## EXERCISE PASSAGE
————————
Baptist General Convention of Oklahoma
- Formation: 1906
- Type: Religious organization
- Headquarters: Oklahoma City
- Location: Oklahoma, United States;
- Official language: English
- Executive Director-Treasurer: Dr. Todd Fisher
- Website: https://www.oklahomabaptists.org

= Baptist General Convention of Oklahoma =

Group of Baptist churches

The Baptist General Convention of Oklahoma (BGCO), now known simply as Oklahoma Baptists, is a group of churches affiliated with the Southern Baptist Convention located in the U.S. state of Oklahoma. It is headquartered in Oklahoma City, Oklahoma. The convention is made up of 41 Baptist associations and around 1,750 churches as of 2020.

== Name ==
In 2019 the BGCO began operating under the name "Oklahoma Baptists," while retaining the legal name Baptist General Convention of Oklahoma. The stated mission of Oklahoma Baptists is to "encourage one another to advance the Gospel."
————————
## DATASET EXCERPT
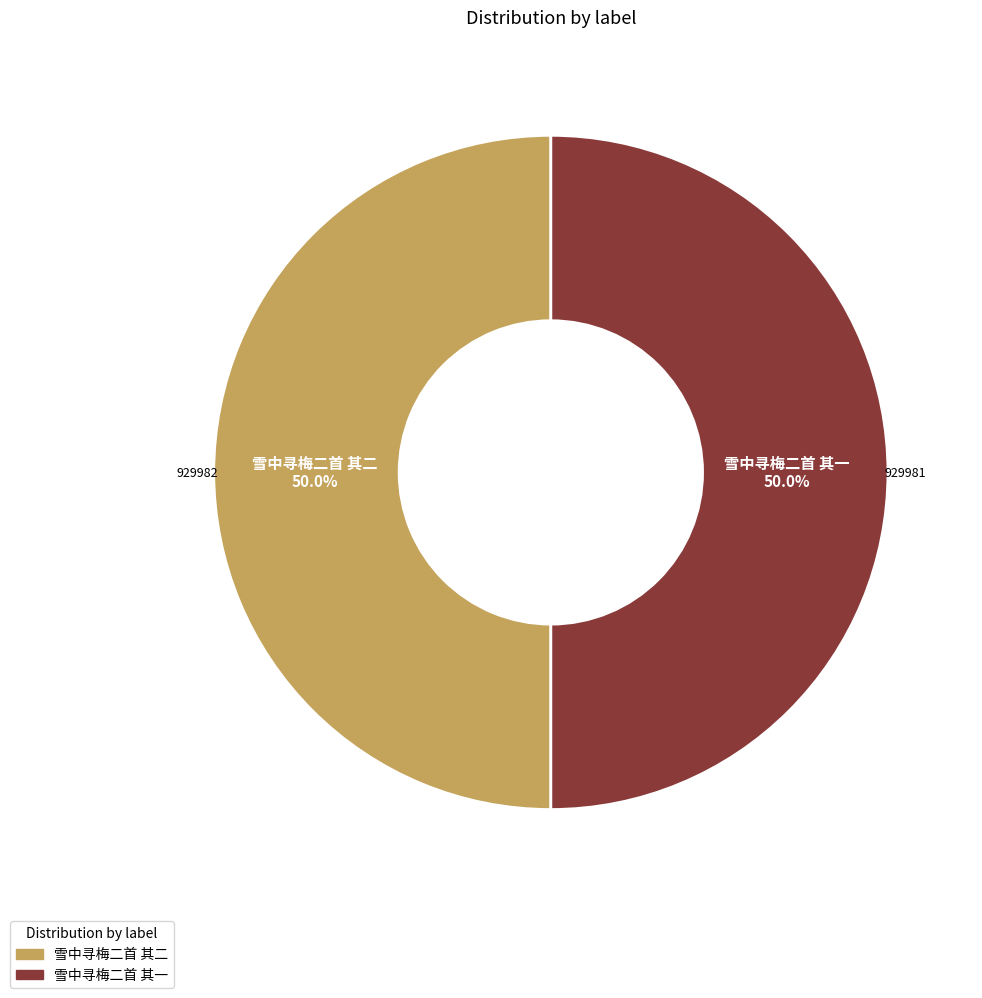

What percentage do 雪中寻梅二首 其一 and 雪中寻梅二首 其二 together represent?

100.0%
————————
## ACTIVITY
Please transcribe the part of the Oklahoma Baptists text starting with "Group of Baptist" and going on through "as of 2020.". The lines that come after the text are not needed here.

## ANSWER TO THE PROBLEM
Group of Baptist churches

The Baptist General Convention of Oklahoma (BGCO), now known simply as Oklahoma Baptists, is a group of churches affiliated with the Southern Baptist Convention located in the U.S. state of Oklahoma. It is headquartered in Oklahoma City, Oklahoma. The convention is made up of 41 Baptist associations and around 1,750 churches as of 2020.